Ultimately, it was revealed that they'd closed the whole upper level to the George Washington Bridge, and then a tractor-trailer jackknifed, blocking two of the remaining three lanes. All the traffic that would normally cross the six lanes of the full-capacity bridge went into a sole lane. I didn't finally get across until 4:40, which meant I was looking at getting home around 5AM. Barely able to stay awake, I crossed the New Jersey Turnpike and started looking forward to bed, thinking my trouble had to be over for the night.

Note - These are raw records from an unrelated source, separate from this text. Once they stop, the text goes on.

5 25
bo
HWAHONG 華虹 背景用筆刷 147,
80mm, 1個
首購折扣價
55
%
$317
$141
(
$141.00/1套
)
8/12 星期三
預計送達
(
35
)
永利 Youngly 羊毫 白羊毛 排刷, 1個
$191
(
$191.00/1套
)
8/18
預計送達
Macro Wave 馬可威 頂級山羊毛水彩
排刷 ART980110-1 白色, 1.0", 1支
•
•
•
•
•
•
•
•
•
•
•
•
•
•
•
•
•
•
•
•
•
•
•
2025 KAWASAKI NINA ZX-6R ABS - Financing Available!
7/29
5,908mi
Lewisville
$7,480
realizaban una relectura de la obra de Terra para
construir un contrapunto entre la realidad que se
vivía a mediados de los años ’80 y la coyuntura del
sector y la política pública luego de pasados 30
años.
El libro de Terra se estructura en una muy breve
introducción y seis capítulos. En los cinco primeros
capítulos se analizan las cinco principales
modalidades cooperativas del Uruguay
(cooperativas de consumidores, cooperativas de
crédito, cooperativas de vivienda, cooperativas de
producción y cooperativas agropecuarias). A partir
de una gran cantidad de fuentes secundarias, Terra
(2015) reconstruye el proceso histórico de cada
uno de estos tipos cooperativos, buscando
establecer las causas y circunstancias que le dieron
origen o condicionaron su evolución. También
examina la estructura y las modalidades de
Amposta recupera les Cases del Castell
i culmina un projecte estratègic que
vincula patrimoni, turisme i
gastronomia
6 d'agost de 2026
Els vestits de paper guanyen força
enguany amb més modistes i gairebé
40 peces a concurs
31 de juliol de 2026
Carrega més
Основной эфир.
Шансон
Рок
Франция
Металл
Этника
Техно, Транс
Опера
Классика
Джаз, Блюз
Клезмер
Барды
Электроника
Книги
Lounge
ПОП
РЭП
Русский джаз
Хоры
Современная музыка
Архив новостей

I really should know better by now.

I'm only on the Turnpike for a short distance, and the place I come in at doesn't involve the regular ticket. If you exit the GW Bridge and take the Lincoln Tunnel exit, you get a 45-cent toll. Since there's no other way you could have gotten to that toll booth except that route, there are "Exact Change" dishes you can just dump your 45 cents into and be done, without handing money over to a person. I had a stack of quarters and some loose change, so I found 45 cents, pulled up to the dish, and dropped it in. Nothing happened. The red light didn't change, the lever blocking my way didn't open. Too tired to fight with an attendant about it, I just tried dropping another two quarters in. I learned long ago that "Exact Change" means "At least this much", it will take 50 cents without a problem--and, no, the person behind you doesn't get a 5 cent break after that. Despite this, the lever still didn't' rise. I was stuck with no forward motion, and really didn't want to cause a scene this late by bothering the sole attendant in the area with the problem. So I did what any logical person would do. I put the car into reverse and started backing down the highway...


P.S. On October 28, Hoboken mailed me a note saying I'd missed one of the fines I was supposed to pay in association with the towing. That'll be another $53, cha-ching!

P.P.S Still no bazooka, but apparently I could get a flame thrower mounted on my vehicle now.